Facility infrastructure, too, should be able to accommodate most turnover, according to food-service design expert Harry Schildkraut, a partner at S3 Consultants in Chicago. "If we design a pizza stand, and we don't know if it's going to be used by a brand or the concessionaire, there's not a lot that needs to change," says Schildkraut, who typically gets involved with the design of a venue at least two years before construction begins. "You're still going to have warmers and you're still going to have conveyor ovens."
As part of his job, DePaola tries to envision proper concessions infrastructure well in advance of a facility opening, but changes invariably arise. "A concessionaire might come in and say, 'Hey, I want to make this a grill stand instead of a pizza stand.' We just try to roll with the punches and make it work out," he says.
In the case of McDonald's setting up shop within Gillette Stadium, where the Patriots otherwise handle concessions in-house (only three NFL franchises do so), Schildkraut says that "before the stadium construction was completed, they took three concessions stands - two on the main concourse, one on the upper concourse - and did a direct deal with the local McDonald's guy. McDonald's came in and fitted out the stands with their equipment and their design; we just kind of gave them an empty box."
Equipment procurement is a critical component of any concessions contract, with overall investment exceeding $20 million in some cases, according to DePaola. The percentage of gross concessions revenue ultimately shared with a team may hinge upon early purchasing decisions. "A large component that drives that number up or down is how much equipment the concessionaire includes in the deal," says Fears. "You might get a lower split, but they bring in every piece of hardware that you need to outfit the entire facility. Or you might negotiate a higher split, and they don't bring anything to the table, and part of your construction cost is all your equipment."
Ultimately, the Broncos and Centerplate met somewhere in the middle, though Fears says that strategy may not represent a facility owner's best interests. "If you can afford to get all the equipment in your facility and not have the concessionaire contribute that, in the long run you're probably going to be better off economically," he says. "It's just like if you're buying a new home, and you can afford to go out and buy your appliances, as opposed to financing them as part of a 30-year mortgage."
In March, USA Today reported that at least 13 of the 30 MLB franchises are offering all-you-can-eat seating sections for all or part of the 2008 season, a trend that Fears says should continue to prove satisfying for all parties involved - even concessionaires.
"The basic stadium hot dog does not represent the largest component of the overall cost of that concessions item. It's all the infrastructure and labor that supports it," he says. "So if you're doing an all-you-can-eat-type situation, the cost of somebody eating three hot dogs at a game as opposed to one is not huge from a material standpoint, since all the other costs that go into getting that product from a meat processing plant and into a fan's hands are the same."

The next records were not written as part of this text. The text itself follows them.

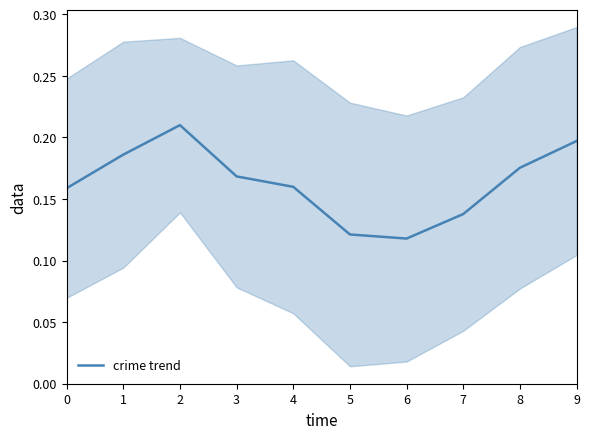

True or false: the data has more than 2 interior local peaks.

False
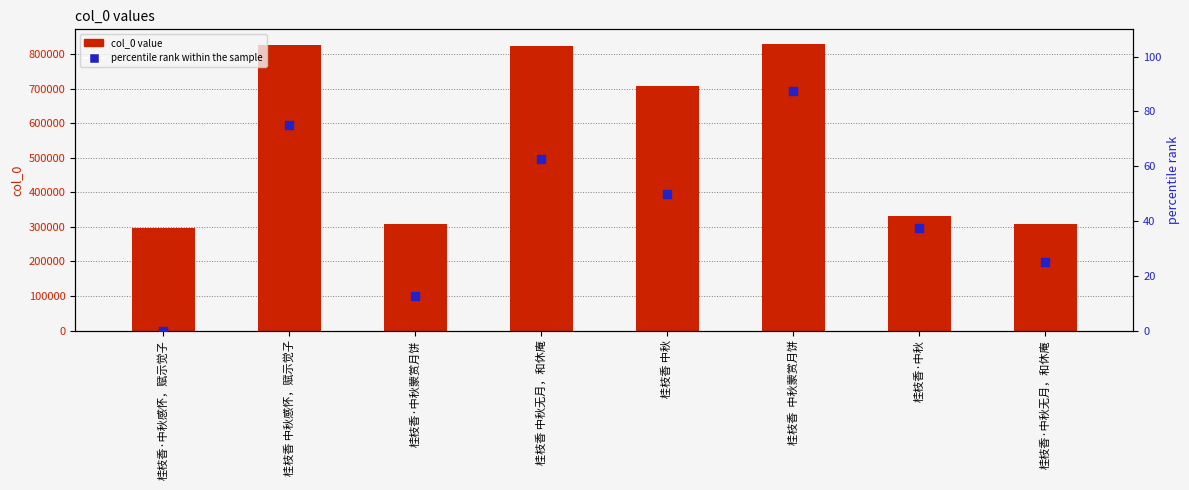

Which series has the largest Y range (max minus min)?

col_0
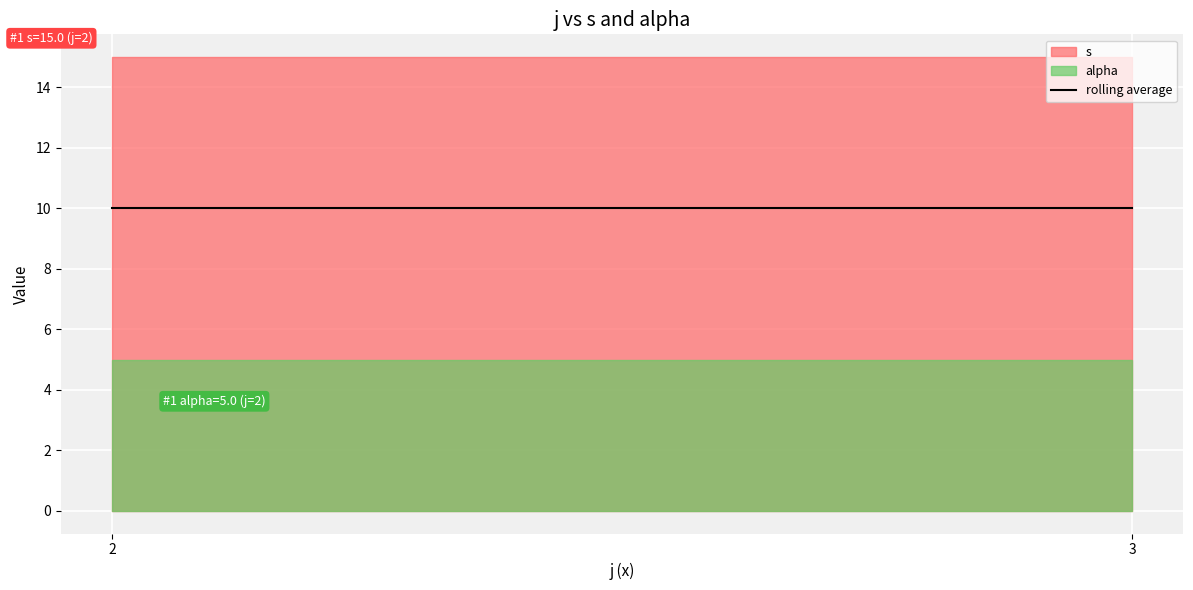

The value of s at 3 is 5. True or false?

False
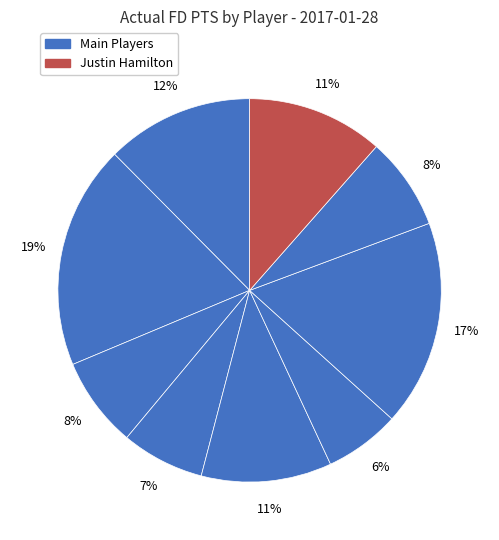

Count the number of slices in the pie.

9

Though stadium and arena concourses are littered with failed branding attempts, more often than not familiarity and variety make for an appetizing concessions combo. "Local brands are becoming more popular than national brands in most cases, because they give the stadium or arena some local identity," says Bigelow. "They make it different than every other stadium, and the customer likes that, provided you pick good local brands. At the Phillies' ballpark in Philadelphia, they have two local cheesesteak restaurants competing against each other in one area. Everybody decides which one he or she wants to go to, and it's very popular."
When it comes to hitting target revenue marks, "it's the basics that do it," Grinstead says. "But the fancier foods, the local flavors, are what make a ballpark or a stadium feel like home."